▶ EXERCISE
Swap "chart" for "graph" everywhere in the rows below, and write all the rows out again with nothing else changed. Leave the pictures out.

########

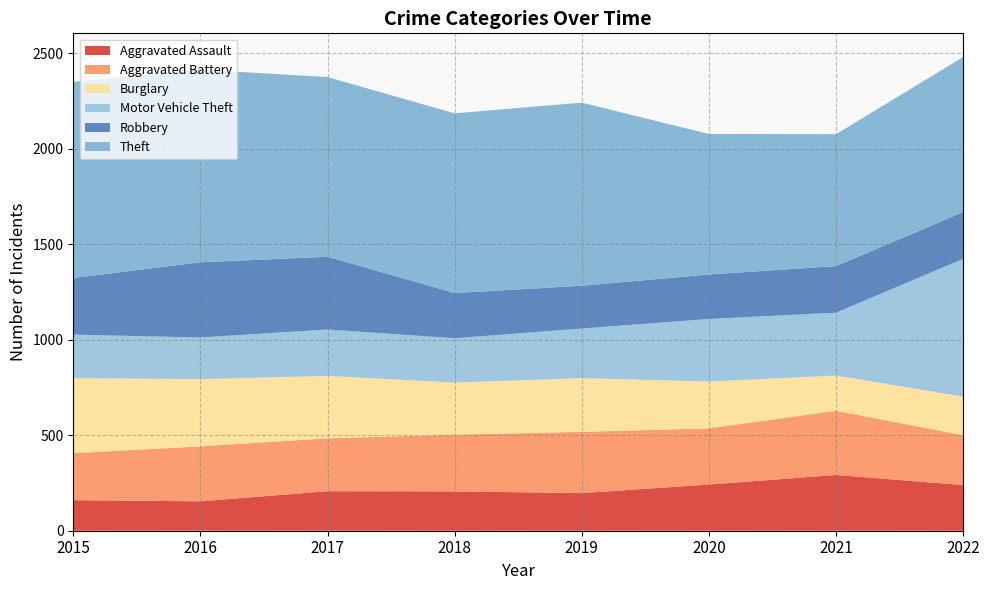

Reading left to right, transcribe all the data shown in this chart.

Aggravated Assault: 2015=160	2016=154	2017=207	2018=206	2019=197	2020=242	2021=292	2022=239
Aggravated Battery: 2015=246	2016=288	2017=277	2018=297	2019=321	2020=294	2021=336	2022=261
Burglary: 2015=393	2016=352	2017=327	2018=273	2019=281	2020=245	2021=185	2022=202
Motor Vehicle Theft: 2015=228	2016=218	2017=243	2018=232	2019=260	2020=328	2021=329	2022=722
Robbery: 2015=297	2016=394	2017=381	2018=237	2019=224	2020=233	2021=244	2022=245
Theft: 2015=1027	2016=1009	2017=941	2018=941	2019=959	2020=736	2021=691	2022=812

########

▶ OUTPUT FOR THIS EXERCISE
Reading left to right, transcribe all the data shown in this graph.

Aggravated Assault: 2015=160	2016=154	2017=207	2018=206	2019=197	2020=242	2021=292	2022=239
Aggravated Battery: 2015=246	2016=288	2017=277	2018=297	2019=321	2020=294	2021=336	2022=261
Burglary: 2015=393	2016=352	2017=327	2018=273	2019=281	2020=245	2021=185	2022=202
Motor Vehicle Theft: 2015=228	2016=218	2017=243	2018=232	2019=260	2020=328	2021=329	2022=722
Robbery: 2015=297	2016=394	2017=381	2018=237	2019=224	2020=233	2021=244	2022=245
Theft: 2015=1027	2016=1009	2017=941	2018=941	2019=959	2020=736	2021=691	2022=812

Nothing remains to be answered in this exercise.